═════ DATA EXTRACTS

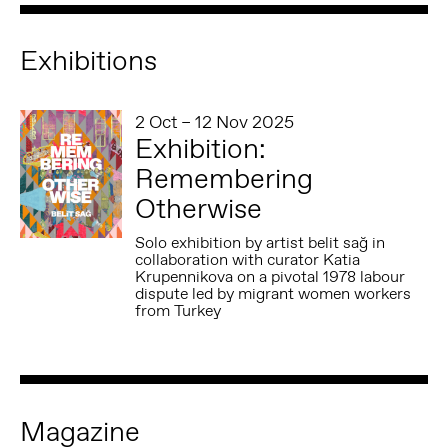
Exhibitions
2 Oct – 12 Nov 2025
Exhibition:
Remembering
Otherwise
Solo exhibition by artist belit sağ in
collaboration with curator Katia
Krupennikova on a pivotal 1978 labour
dispute led by migrant women workers
from Turkey
Magazine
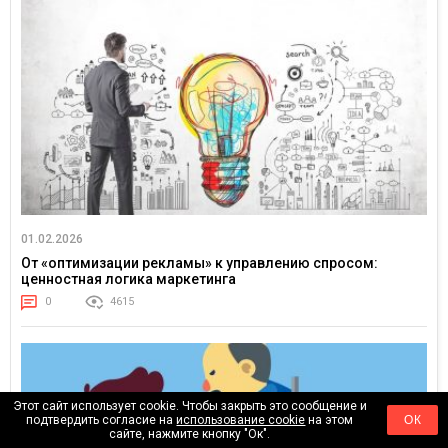
01.02.2026
От «оптимизации рекламы» к управлению спросом:
ценностная логика маркетинга
0
4615
Этот сайт использует cookie. Чтобы закрыть это сообщение и
подтвердить согласие на
использование cookie
на этом
ОК
сайте, нажмите кнопку "Ок".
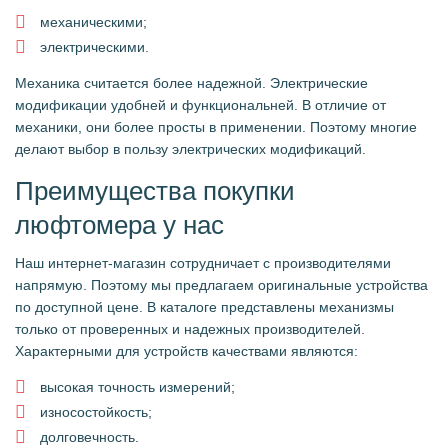
механическими;
электрическими.
Механика считается более надежной. Электрические
модификации удобней и функциональней. В отличие от
механики, они более просты в применении. Поэтому многие
делают выбор в пользу электрических модификаций.
Преимущества покупки
люфтомера у нас
Наш интернет-магазин сотрудничает с производителями
напрямую. Поэтому мы предлагаем оригинальные устройства
по доступной цене. В каталоге представлены механизмы
только от проверенных и надежных производителей.
Характерными для устройств качествами являются:
высокая точность измерений;
износостойкость;
долговечность.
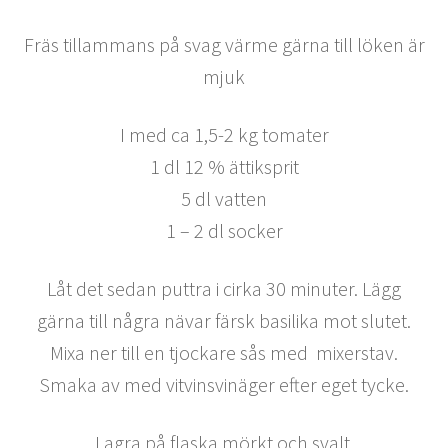
Fräs tillammans på svag värme gärna till löken är
mjuk
I med ca 1,5-2 kg tomater
1 dl 12 % ättiksprit
5 dl vatten
1 – 2 dl socker
Låt det sedan puttra i cirka 30 minuter. Lägg
gärna till några nävar färsk basilika mot slutet.
Mixa ner till en tjockare sås med mixerstav.
Smaka av med vitvinsvinäger efter eget tycke.
Lagra på flaska mörkt och svalt.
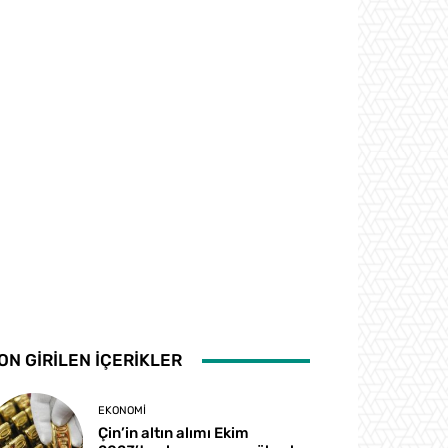
ON GİRİLEN İÇERİKLER
EKONOMI
Çin’in altın alımı Ekim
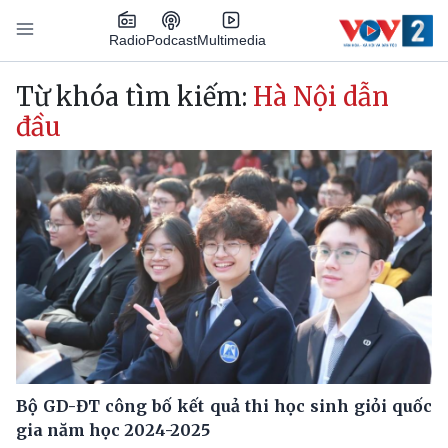
Nhảy đến nội dung
Podcast
Radio
Multimedia
Main navigation
Từ khóa tìm kiếm:
Hà Nội dẫn
đầu
Bộ GD-ĐT công bố kết quả thi học sinh giỏi quốc
gia năm học 2024-2025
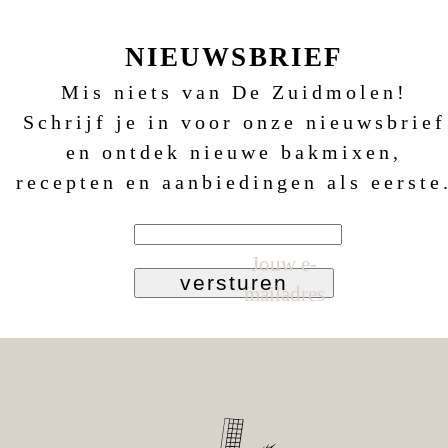
NIEUWSBRIEF
Mis niets van De Zuidmolen!
Schrijf je in voor onze nieuwsbrief
en ontdek nieuwe bakmixen,
recepten en aanbiedingen als eerste
Jouw e-
versturen
mailadres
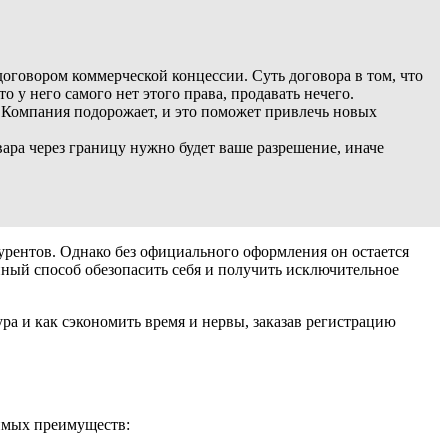
оговором коммерческой концессии. Суть договора в том, что
 у него самого нет этого права, продавать нечего.
. Компания подорожает, и это поможет привлечь новых
ара через границу нужно будет ваше разрешение, иначе
курентов. Однако без официального оформления он остается
ный способ обезопасить себя и получить исключительное
ура и как сэкономить время и нервы, заказав регистрацию
римых преимуществ:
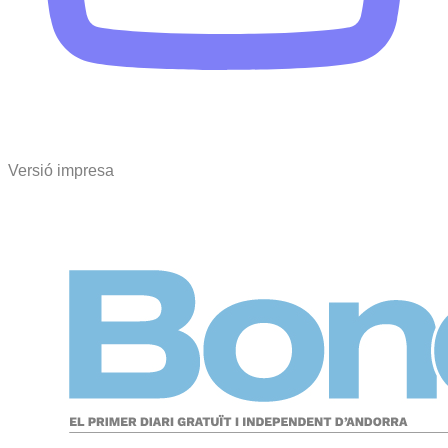
Versió impresa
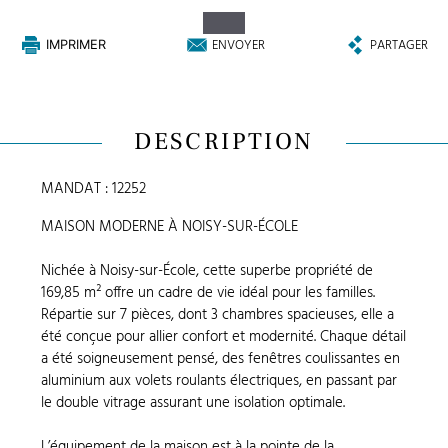
ENVOYER
PARTAGER
IMPRIMER
DESCRIPTION
MANDAT : 12252
MAISON MODERNE À NOISY-SUR-ÉCOLE
Nichée à Noisy-sur-École, cette superbe propriété de
169,85 m² offre un cadre de vie idéal pour les familles.
Répartie sur 7 pièces, dont 3 chambres spacieuses, elle a
été conçue pour allier confort et modernité. Chaque détail
a été soigneusement pensé, des fenêtres coulissantes en
aluminium aux volets roulants électriques, en passant par
le double vitrage assurant une isolation optimale.
L’équipement de la maison est à la pointe de la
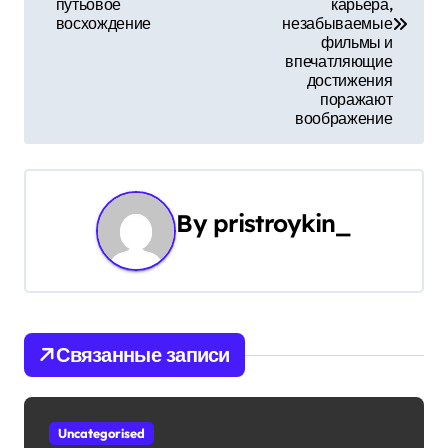
в
путьовое
карьера,
восхождение
незабываемые
и
фильмы и
впечатляющие
г
достижения
поражают
а
воображение
ц
и
By
pristroykin_
я
п
о
Связанные записи
з
а
Uncategorised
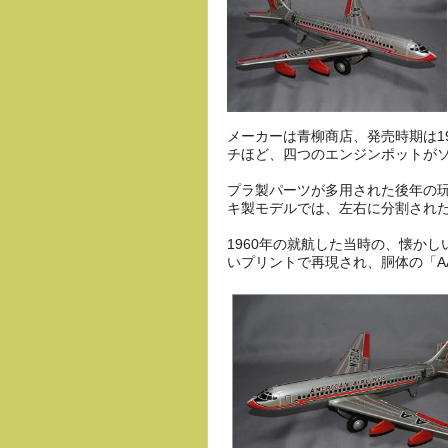
メーカーは青柳商店、発売時期は1
チほど、四つのエンジンポットが
プラ製パーツが多用された後年の
キ製モデルでは、左右に分割され
1960年の就航した当時の、懐かしいア
いプリントで再現され、胴体の「A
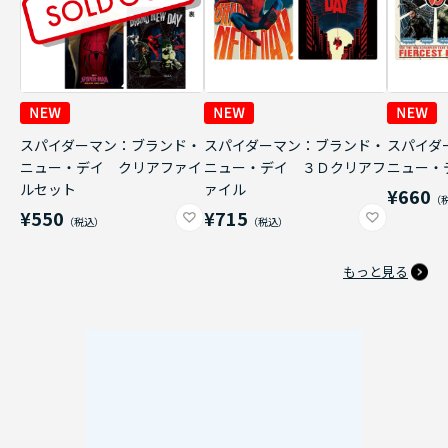
スパイダーマン：ブランド・
スパイダーマン：ブランド・
スパイダ
ニュー・デイ クリアファイ
ニュー・デイ ３Ｄクリアフ
ニュー・
ルセット
ァイル
¥660
¥550
¥715
もっと見る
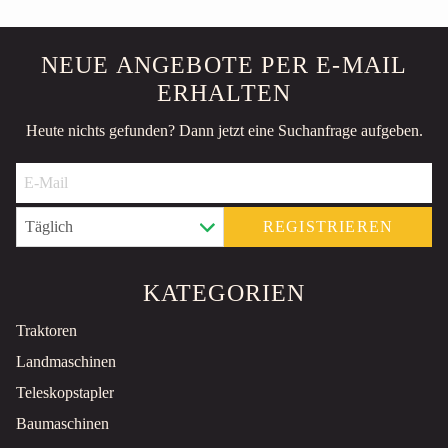
NEUE ANGEBOTE PER E-MAIL
ERHALTEN
Heute nichts gefunden? Dann jetzt eine Suchanfrage aufgeben.
REGISTRIEREN
KATEGORIEN
Traktoren
Landmaschinen
Teleskopstapler
Baumaschinen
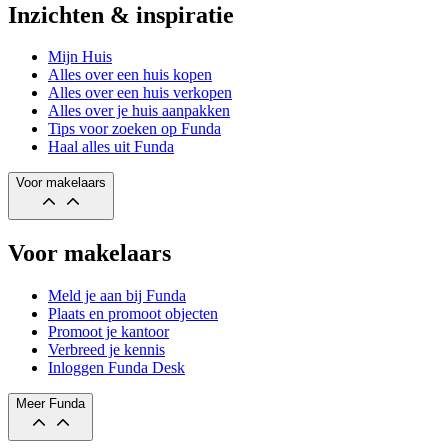
Inzichten & inspiratie
Mijn Huis
Alles over een huis kopen
Alles over een huis verkopen
Alles over je huis aanpakken
Tips voor zoeken op Funda
Haal alles uit Funda
Voor makelaars
Voor makelaars
Meld je aan bij Funda
Plaats en promoot objecten
Promoot je kantoor
Verbreed je kennis
Inloggen Funda Desk
Meer Funda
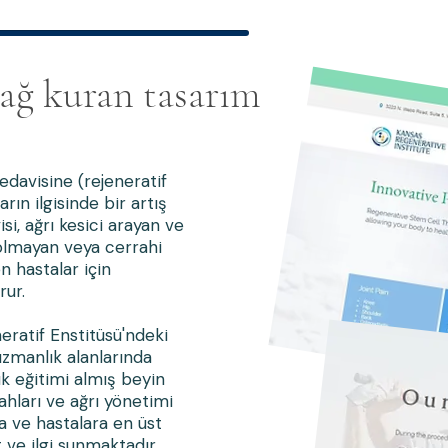
bağ kuran tasarım
edavisine (rejeneratif
arın ilgisinde bir artış
si, ağrı kesici arayan ve
olmayan veya cerrahi
n hastalar için
rur.
eratif Enstitüsü'ndeki
 uzmanlık alanlarında
ık eğitimi almış beyin
ahları ve ağrı yönetimi
 ve hastalara en üst
 ve ilgi sunmaktadır.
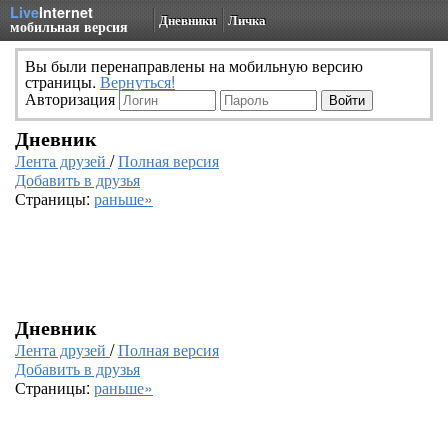
Live
Internet
Дневники
Личка
мобильная версия
Вы были перенаправлены на мобильную версию
страницы.
Вернуться!
Авторизация
Дневник
Лента друзей
/
Полная версия
Добавить в друзья
Страницы:
раньше»
Дневник
Лента друзей
/
Полная версия
Добавить в друзья
Страницы:
раньше»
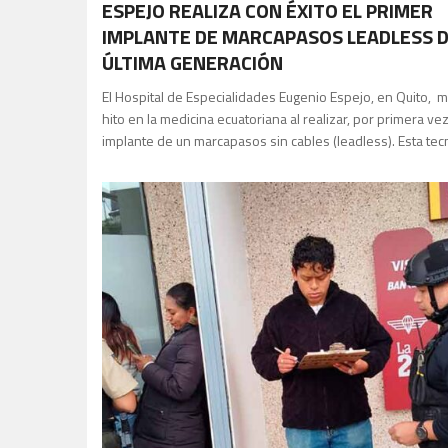
ESPEJO REALIZA CON ÉXITO EL PRIMER
IMPLANTE DE MARCAPASOS LEADLESS 
ÚLTIMA GENERACIÓN
El Hospital de Especialidades Eugenio Espejo, en Quito, 
hito en la medicina ecuatoriana al realizar, por primera vez
implante de un marcapasos sin cables (leadless). Esta tec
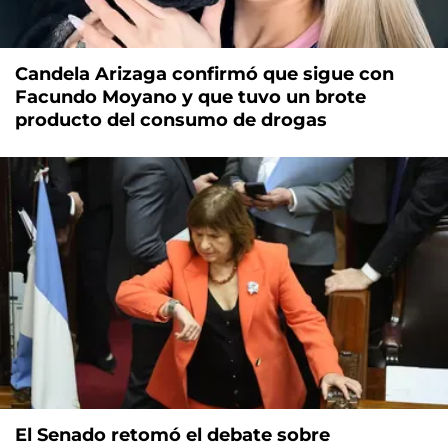
Candela Arizaga confirmó que sigue con
Facundo Moyano y que tuvo un brote
producto del consumo de drogas
El Senado retomó el debate sobre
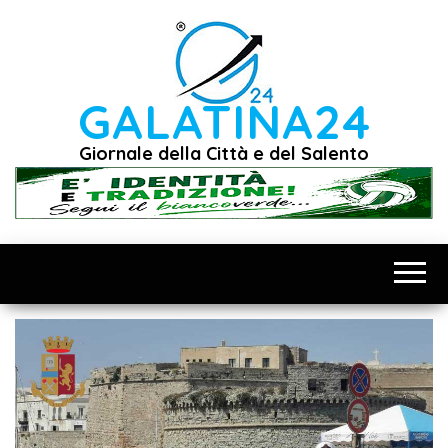
Vai
al
contenuto
GALATINA24
Giornale della Città e del Salento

══════════

**WHAT IS NEEDED:** Can you write out again the text of the rows in Saved entries, from the very start through the line containing "сайте, нажмите кнопку" (that line included), leaving out the pictures?

**RESULT FOR THIS TASK:**
Exhibitions
2 Oct – 12 Nov 2025
Exhibition:
Remembering
Otherwise
Solo exhibition by artist belit sağ in
collaboration with curator Katia
Krupennikova on a pivotal 1978 labour
dispute led by migrant women workers
from Turkey
Magazine
01.02.2026
От «оптимизации рекламы» к управлению спросом:
ценностная логика маркетинга
0
4615
Этот сайт использует cookie. Чтобы закрыть это сообщение и
подтвердить согласие на
использование cookie
на этом
ОК
сайте, нажмите кнопку "Ок".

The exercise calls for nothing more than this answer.